* _EXCERPT_:
################

The Supreme Court ruled in favor of Kyllo because police entered his home without a warrant. Although he had no reasonable expectation of privacy regarding the heat emitted from his home, Kyllo did have a reasonable expectation of privacy in every detail of his home, including what police learned from the device that they “shot” into the dwelling, the court said. Similarly, even if Raynor had no reasonable expectation of privacy in the cells he left on the chair, Warnken argued that Raynor did have a reasonable expectation of privacy in the intimate information that could be gleaned by testing his genetic material.
Warnken argued that, even if police could surreptitiously take Raynor’s sweat from their chair, they could not subject it to DNA analysis without a warrant issued by a neutral and detached judicial officer, and then only if there was probable cause to believe fruits, evidence or instrumentalities of a crime would be found in his DNA.
The state argued that Raynor abandoned his DNA. Warnken countered that the court had held, in two previous cases, that abandonment requires a volitional, intentional act and that Raynor’s automatic and involuntary shedding of skin cells was not a volitional act.
The state also argued that DNA was just like fingerprints and that there is no reasonable expectation of privacy in fingerprints. Warnken noted that neither the Supreme Court nor Maryland courts had ever ruled on whether there is a reasonable expectation of privacy in fingerprints. Moreover, he argued that society is significantly more willing to recognize a reasonable expectation of privacy in the intimate details of one’s genetic makeup than in one’s fingerprints.

################

* _DATA PROVIDED_:
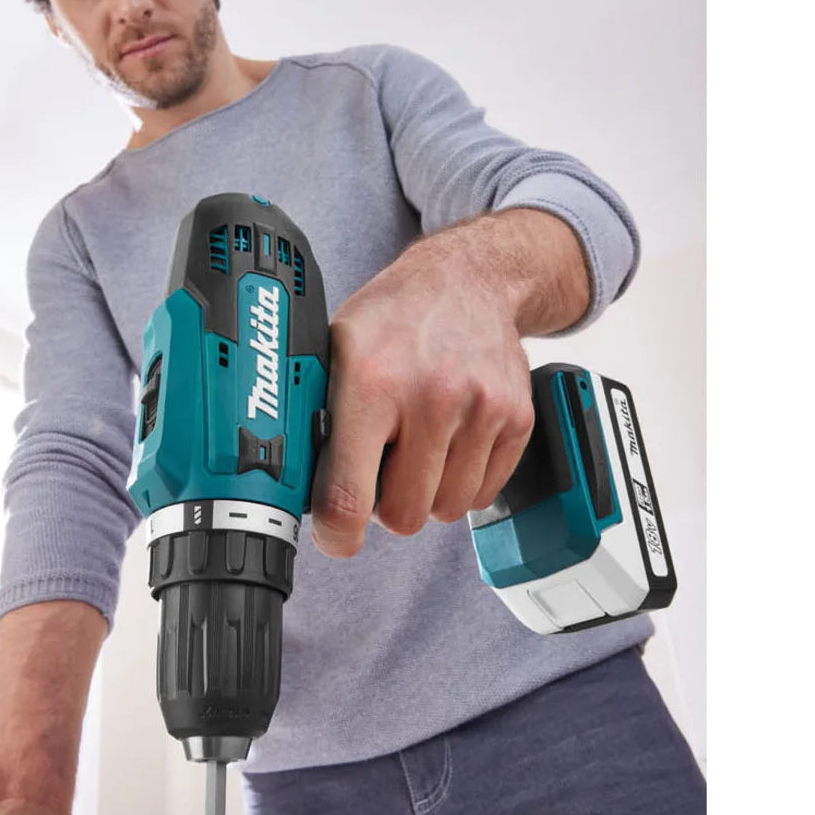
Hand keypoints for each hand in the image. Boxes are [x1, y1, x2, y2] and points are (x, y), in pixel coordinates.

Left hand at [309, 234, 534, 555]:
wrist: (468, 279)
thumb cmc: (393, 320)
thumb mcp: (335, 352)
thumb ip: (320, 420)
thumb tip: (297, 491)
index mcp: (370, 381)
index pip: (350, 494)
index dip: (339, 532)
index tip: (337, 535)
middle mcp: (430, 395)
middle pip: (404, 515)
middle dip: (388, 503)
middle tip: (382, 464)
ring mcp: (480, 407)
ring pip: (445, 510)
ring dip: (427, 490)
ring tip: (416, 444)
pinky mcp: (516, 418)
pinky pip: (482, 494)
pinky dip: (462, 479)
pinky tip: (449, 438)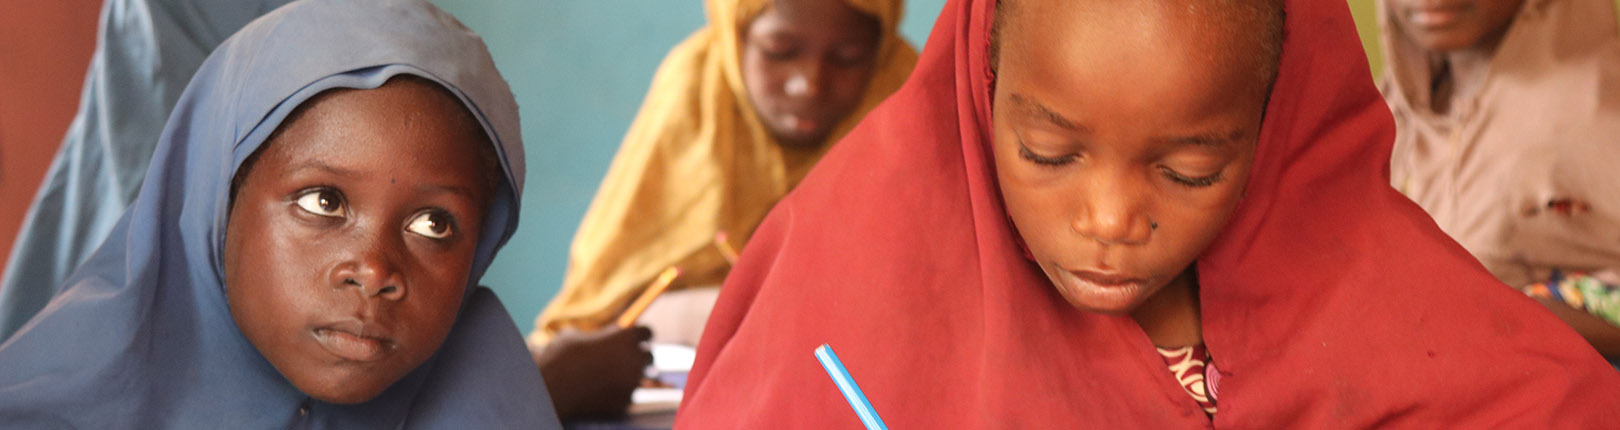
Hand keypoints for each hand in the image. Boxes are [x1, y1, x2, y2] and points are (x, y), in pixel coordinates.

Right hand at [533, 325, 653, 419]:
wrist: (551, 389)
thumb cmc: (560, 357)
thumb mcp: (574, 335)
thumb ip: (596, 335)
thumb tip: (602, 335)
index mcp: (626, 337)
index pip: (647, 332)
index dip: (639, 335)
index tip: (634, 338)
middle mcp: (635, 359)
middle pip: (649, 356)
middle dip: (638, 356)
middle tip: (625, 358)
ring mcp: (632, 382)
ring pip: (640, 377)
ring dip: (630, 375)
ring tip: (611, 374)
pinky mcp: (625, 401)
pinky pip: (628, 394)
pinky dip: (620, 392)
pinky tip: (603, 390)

################

* _WHAT IS BEING ASKED_: Write what comes next in the text about the Raynor DNA case, starting right after its final sentence. You won't need the records.

* _RESPONSE TO THE EXERCISE_:
The state argued that, even if there is a reasonable expectation of privacy in DNA, making the Fourth Amendment applicable, the state could validly cross that line in this case because police had reasonable articulable suspicion of criminal activity. The state argued reasonable suspicion based on a combination of factors: 1) Raynor and the victim lived in same house many years apart; 2) Raynor and the victim attended the same school many years apart; 3) Raynor was married and the victim’s assailant wore a wedding ring; 4) Raynor fit the assailant’s general description; and 5) Raynor had a metallic smell and the assailant had a metallic smell.
Warnken argued that these five factors create no more than a hunch and do not create reasonable articulable suspicion of criminal activity. Moreover, Warnken argued that reasonable suspicion is constitutionally inadequate because police must have probable cause and a warrant.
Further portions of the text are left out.